Se você já se pegou pensando "O que eu faria se um lobisomem aparecesse na minha vida?", provavelmente não chegaria a uma resposta sensata. Richard, nosso protagonista, pode ser considerado o infeliz que, como você, também não estava preparado para tamanha situação cinematográfica. Em A Hora do Lobisomem, Stephen King nos apresenta uma narrativa que mistura terror, ação e uma pitada de humor (se você tiver um gosto peculiar e achar graça em micos sobrenaturais).
A história se passa em uma cidadezinha do Maine, onde parece que o clima pacato não combina muito bem com eventos sobrenaturais. Tudo começa com a lua cheia, aquele momento mágico em que alguns, como você e eu, preferimos um chocolate quente e cobertores, mas para Richard, significa a oportunidade de se transformar em um ótimo herói ou uma deliciosa vítima. O moço, que felizmente já era um bundão, acaba se envolvendo numa confusão porque não levou a sério as histórias de um tal lobisomem que andava aprontando por aí.

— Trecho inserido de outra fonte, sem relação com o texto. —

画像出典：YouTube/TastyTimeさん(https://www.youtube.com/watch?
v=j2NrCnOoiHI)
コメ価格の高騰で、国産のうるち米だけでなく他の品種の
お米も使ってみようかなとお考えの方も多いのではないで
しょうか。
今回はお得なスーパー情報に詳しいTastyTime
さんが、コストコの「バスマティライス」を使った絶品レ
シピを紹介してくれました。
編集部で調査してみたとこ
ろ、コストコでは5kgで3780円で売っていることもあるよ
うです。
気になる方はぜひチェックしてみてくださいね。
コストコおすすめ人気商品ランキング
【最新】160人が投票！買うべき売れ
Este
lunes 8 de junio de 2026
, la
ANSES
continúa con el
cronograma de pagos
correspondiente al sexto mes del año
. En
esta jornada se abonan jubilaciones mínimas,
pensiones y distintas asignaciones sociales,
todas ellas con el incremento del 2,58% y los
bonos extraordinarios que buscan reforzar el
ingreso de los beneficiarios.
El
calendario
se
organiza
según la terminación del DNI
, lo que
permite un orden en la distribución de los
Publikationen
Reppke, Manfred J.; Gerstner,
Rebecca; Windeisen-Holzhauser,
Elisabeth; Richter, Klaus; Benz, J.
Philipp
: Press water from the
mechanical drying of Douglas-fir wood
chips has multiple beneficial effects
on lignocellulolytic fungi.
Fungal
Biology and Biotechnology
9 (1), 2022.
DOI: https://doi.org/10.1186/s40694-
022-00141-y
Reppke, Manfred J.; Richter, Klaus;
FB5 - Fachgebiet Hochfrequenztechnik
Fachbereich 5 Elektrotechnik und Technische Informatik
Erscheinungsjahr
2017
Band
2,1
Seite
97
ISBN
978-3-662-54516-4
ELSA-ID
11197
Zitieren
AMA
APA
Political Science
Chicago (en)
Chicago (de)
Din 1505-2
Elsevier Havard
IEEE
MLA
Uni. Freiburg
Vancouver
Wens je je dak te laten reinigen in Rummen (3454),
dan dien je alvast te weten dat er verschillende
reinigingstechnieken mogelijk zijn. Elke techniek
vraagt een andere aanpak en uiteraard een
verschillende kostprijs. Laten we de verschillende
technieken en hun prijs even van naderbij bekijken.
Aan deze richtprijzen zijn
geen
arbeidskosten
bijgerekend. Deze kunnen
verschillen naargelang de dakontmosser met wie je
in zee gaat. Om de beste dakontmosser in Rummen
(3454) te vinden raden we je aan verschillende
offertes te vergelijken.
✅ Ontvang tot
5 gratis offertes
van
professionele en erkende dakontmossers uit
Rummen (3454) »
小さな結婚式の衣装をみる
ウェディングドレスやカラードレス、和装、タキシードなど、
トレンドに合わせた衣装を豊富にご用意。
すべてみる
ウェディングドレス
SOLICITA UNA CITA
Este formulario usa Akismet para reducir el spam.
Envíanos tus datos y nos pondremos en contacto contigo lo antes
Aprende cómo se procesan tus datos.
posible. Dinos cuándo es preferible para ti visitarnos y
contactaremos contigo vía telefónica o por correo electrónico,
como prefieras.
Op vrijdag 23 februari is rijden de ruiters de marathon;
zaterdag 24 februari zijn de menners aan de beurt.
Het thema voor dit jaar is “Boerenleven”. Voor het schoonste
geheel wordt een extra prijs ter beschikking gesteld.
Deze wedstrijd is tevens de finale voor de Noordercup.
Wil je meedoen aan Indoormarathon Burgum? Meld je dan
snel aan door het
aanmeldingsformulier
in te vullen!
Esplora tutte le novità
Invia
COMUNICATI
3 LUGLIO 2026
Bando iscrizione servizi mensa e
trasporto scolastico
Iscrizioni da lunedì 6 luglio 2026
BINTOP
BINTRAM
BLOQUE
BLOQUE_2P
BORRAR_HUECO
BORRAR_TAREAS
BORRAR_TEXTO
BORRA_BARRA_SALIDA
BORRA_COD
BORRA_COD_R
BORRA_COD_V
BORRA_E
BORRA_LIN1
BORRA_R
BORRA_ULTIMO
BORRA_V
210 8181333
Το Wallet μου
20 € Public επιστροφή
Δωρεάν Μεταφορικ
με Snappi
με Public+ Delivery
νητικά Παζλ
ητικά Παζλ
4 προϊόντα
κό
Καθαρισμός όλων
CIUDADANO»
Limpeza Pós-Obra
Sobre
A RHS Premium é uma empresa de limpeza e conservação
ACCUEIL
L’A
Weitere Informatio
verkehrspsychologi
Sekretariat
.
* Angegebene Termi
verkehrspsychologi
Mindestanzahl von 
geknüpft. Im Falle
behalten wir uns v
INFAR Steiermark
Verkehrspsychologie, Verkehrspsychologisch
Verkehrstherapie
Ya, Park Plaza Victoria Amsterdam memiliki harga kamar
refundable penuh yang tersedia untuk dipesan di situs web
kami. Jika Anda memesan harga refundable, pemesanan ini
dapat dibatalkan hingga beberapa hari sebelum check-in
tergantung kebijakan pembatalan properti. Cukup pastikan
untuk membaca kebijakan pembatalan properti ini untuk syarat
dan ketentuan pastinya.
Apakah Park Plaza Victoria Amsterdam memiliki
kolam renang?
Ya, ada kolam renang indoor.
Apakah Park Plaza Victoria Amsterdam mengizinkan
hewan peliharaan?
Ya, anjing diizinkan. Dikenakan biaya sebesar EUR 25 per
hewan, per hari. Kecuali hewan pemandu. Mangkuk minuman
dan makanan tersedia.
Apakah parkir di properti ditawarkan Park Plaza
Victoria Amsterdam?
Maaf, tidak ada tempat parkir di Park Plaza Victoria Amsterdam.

Claro que ele é levado a fazer algo para resolver a situação e aí entra um bocado de adrenalina, pois quem não gostaria de enfrentar um lobisomem sem nem saber onde se meteu? Assim, a narrativa avança mostrando a luta interna de Richard (provavelmente mais contra os próprios nervos do que contra a fera). Ele também não está sozinho nessa viagem - temos o personagem suculento do lobisomem que, convenhamos, tem uma vida bem mais interessante do que a dele.
Ao longo das páginas, observamos ideias de suspense em crescendo. King é um mestre em descrever a tensão e o ambiente, e ele se entrega a isso como um artista em seu ateliê. Por onde Richard vai, os cabelos se arrepiam e o leitor também! Os habitantes da cidade mostram seu lado mais visceral e, não vamos mentir, são aqueles dedinhos que se coçam para dar um murro em algo ou alguém. A galera parece mais preocupada em caçar o bicho do que ajudar o pobre romântico.
Mas não se preocupe! Ao contrário do que se poderia imaginar, a obra não é só um desfile de sangue e gritos. King também nos dá um vislumbre da vida cotidiana, repleto de personagens excêntricos que fazem seus dramas, como se estivessem no mais recente reality show. Richard vai tentando se adaptar a essa nova vida, e quem nunca sonhou em ter um novo hobby como "lutar contra um lobisomem na lua cheia"?
Muitos leitores provavelmente viram a tentação de fazer um monólogo interno sobre a vida e a morte, enquanto Richard tenta não só sobreviver a essa experiência, mas também compreender o tipo de pessoa que se torna ao entrar em contato com o sobrenatural. Não vou estragar a surpresa (afinal, spoiler é algo que estraga o sabor da pipoca, não é mesmo?), mas a forma como o embate se desenrola vai deixá-lo a postos para intervir na próxima festa de Halloween.
Por fim, A Hora do Lobisomem é uma leitura que mistura o cômico ao sombrio, como um típico filme de terror com pitadas de humor. Então, prepare-se, porque aqui você não só encontrará lobisomens, mas também um fresco olhar sobre a vida, a luta pela sobrevivência e, claro, a necessidade de um bom conselho para evitar as armadilhas da vida sobrenatural. E, convenhamos, quem nunca quis um lobisomem como amigo?